» **Work request**
Print this span of the material below exactly: the line with "10 The following", the line with "13 object code, and", and every line between them, but nothing else.

[Records provided]

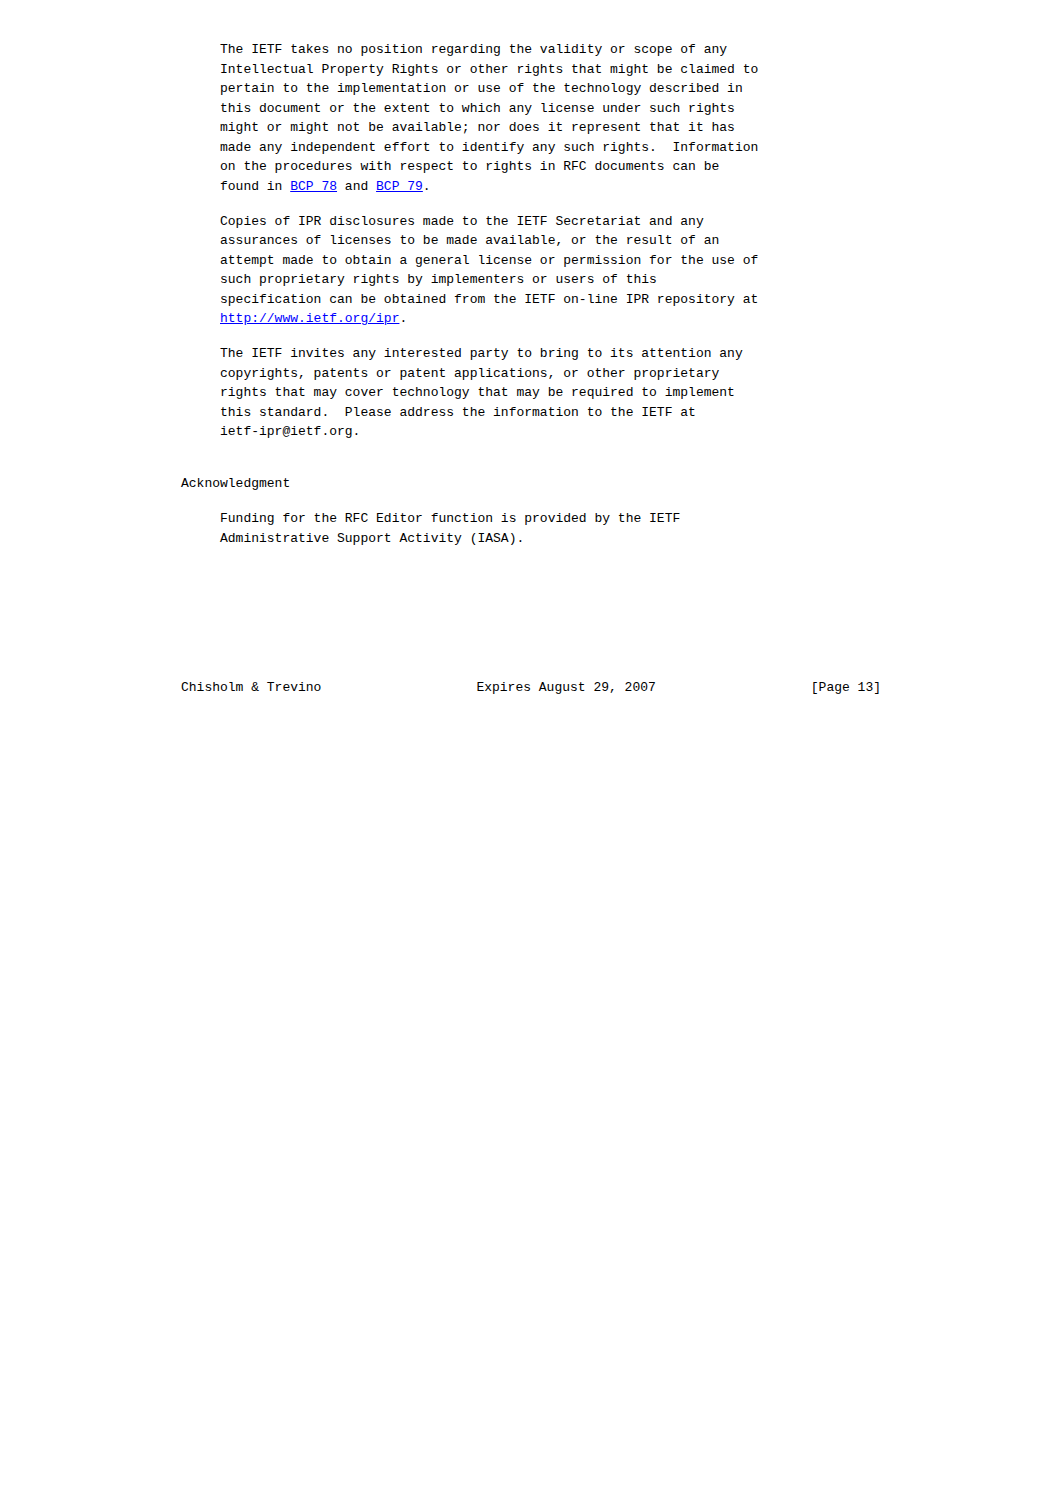The IETF takes no position regarding the validity or scope of any Intellectual Property Rights or other rights that might be claimed to pertain to the implementation or use of the technology described in this document or the extent to which any license under such rights might or might not be available; nor does it represent that it has made any independent effort to identify any such rights. Information on the procedures with respect to rights in RFC documents can be found in BCP 78 and BCP 79.
Copies of IPR disclosures made to the IETF Secretariat and any assurances of licenses to be made available, or the result of an attempt made to obtain a general license or permission for the use of such proprietary rights by implementers or users of this specification can be obtained from the IETF on-line IPR repository at http://www.ietf.org/ipr.
The IETF invites any interested party to bring to its attention any copyrights, patents or patent applications, or other proprietary rights that may cover technology that may be required to implement this standard. Please address the information to the IETF at ietf-ipr@ietf.org.
Acknowledgment
Funding for the RFC Editor function is provided by the IETF Administrative Support Activity (IASA).
Chisholm & Trevino Expires August 29, 2007 [Page 13]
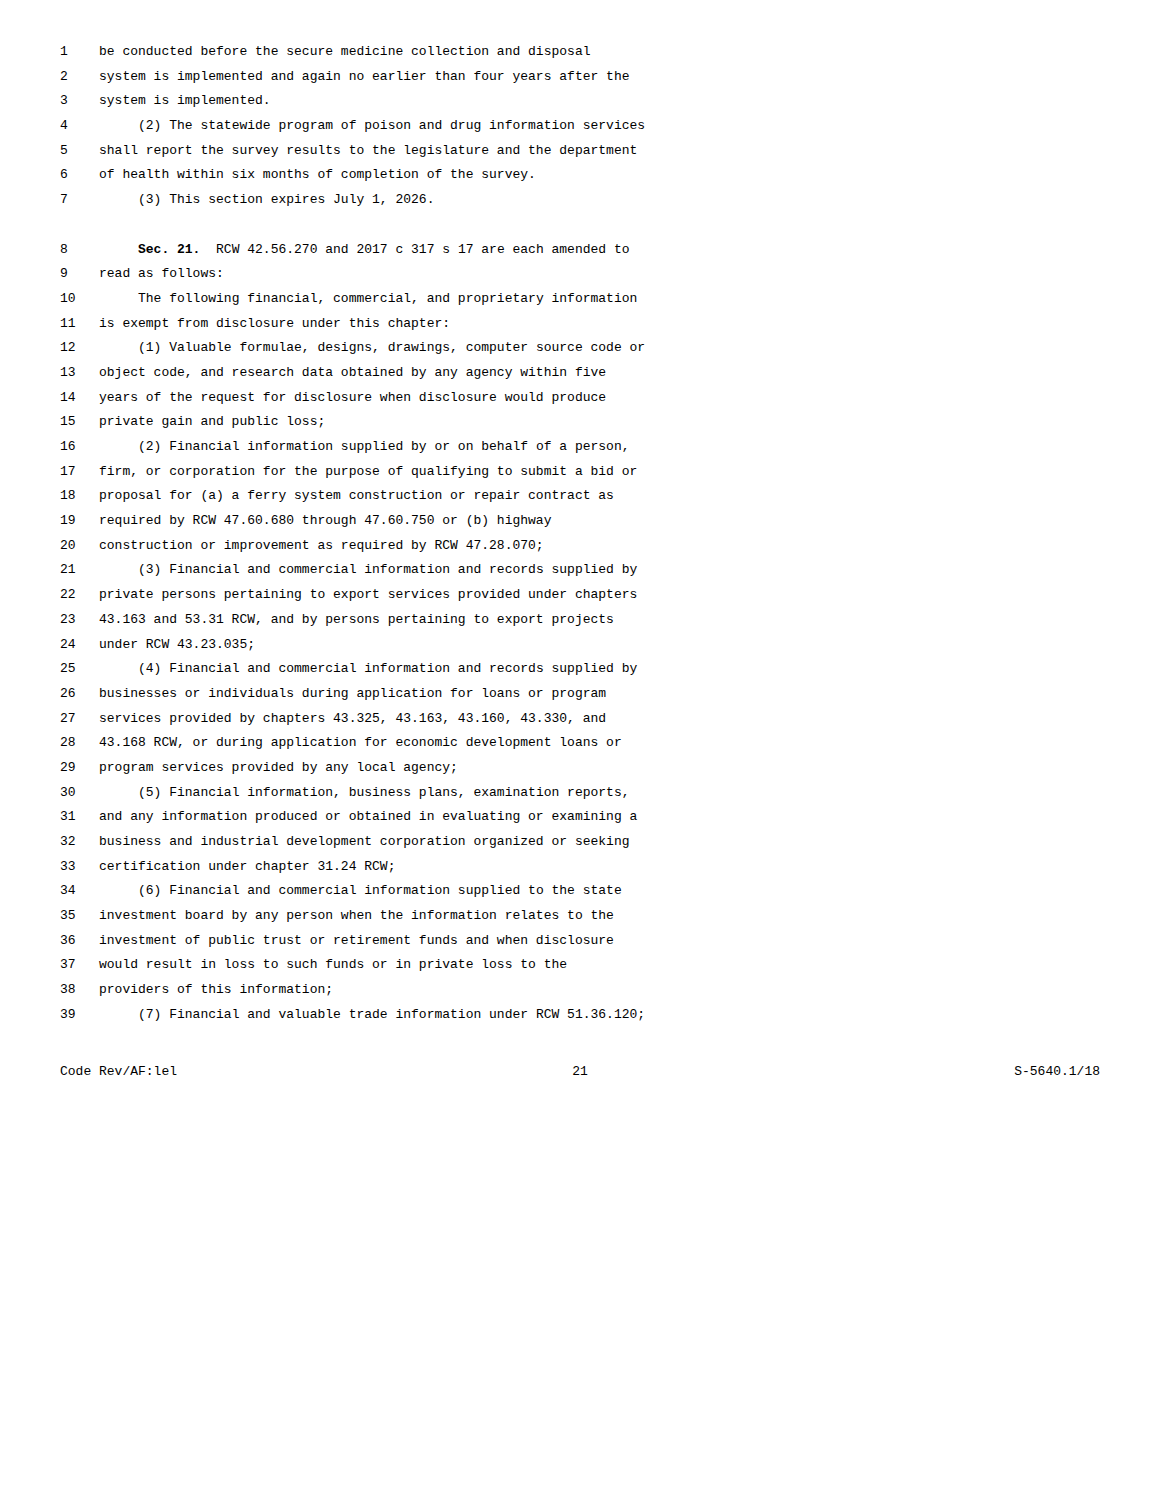1 be conducted before the secure medicine collection and disposal
2 system is implemented and again no earlier than four years after the
3 system is implemented.
4 (2) The statewide program of poison and drug information services
5 shall report the survey results to the legislature and the department
6 of health within six months of completion of the survey.
7 (3) This section expires July 1, 2026.
8 Sec. 21. RCW 42.56.270 and 2017 c 317 s 17 are each amended to
9 read as follows:
10 The following financial, commercial, and proprietary information
11 is exempt from disclosure under this chapter:
12 (1) Valuable formulae, designs, drawings, computer source code or
13 object code, and research data obtained by any agency within five
14 years of the request for disclosure when disclosure would produce
15 private gain and public loss;
16 (2) Financial information supplied by or on behalf of a person,
17 firm, or corporation for the purpose of qualifying to submit a bid or
18 proposal for (a) a ferry system construction or repair contract as
19 required by RCW 47.60.680 through 47.60.750 or (b) highway
20 construction or improvement as required by RCW 47.28.070;
21 (3) Financial and commercial information and records supplied by
22 private persons pertaining to export services provided under chapters
2343.163 and 53.31 RCW, and by persons pertaining to export projects
24 under RCW 43.23.035;
25 (4) Financial and commercial information and records supplied by
26 businesses or individuals during application for loans or program
27 services provided by chapters 43.325, 43.163, 43.160, 43.330, and
2843.168 RCW, or during application for economic development loans or
29 program services provided by any local agency;
30 (5) Financial information, business plans, examination reports,
31 and any information produced or obtained in evaluating or examining a
32 business and industrial development corporation organized or seeking
33 certification under chapter 31.24 RCW;
34 (6) Financial and commercial information supplied to the state
35 investment board by any person when the information relates to the
36 investment of public trust or retirement funds and when disclosure
37 would result in loss to such funds or in private loss to the
38 providers of this information;
39 (7) Financial and valuable trade information under RCW 51.36.120;
Code Rev/AF:lel
21
S-5640.1/18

[/Records provided]

» **Result**
10 The following financial, commercial, and proprietary information
11 is exempt from disclosure under this chapter:
12 (1) Valuable formulae, designs, drawings, computer source code or
13 object code, and research data obtained by any agency within five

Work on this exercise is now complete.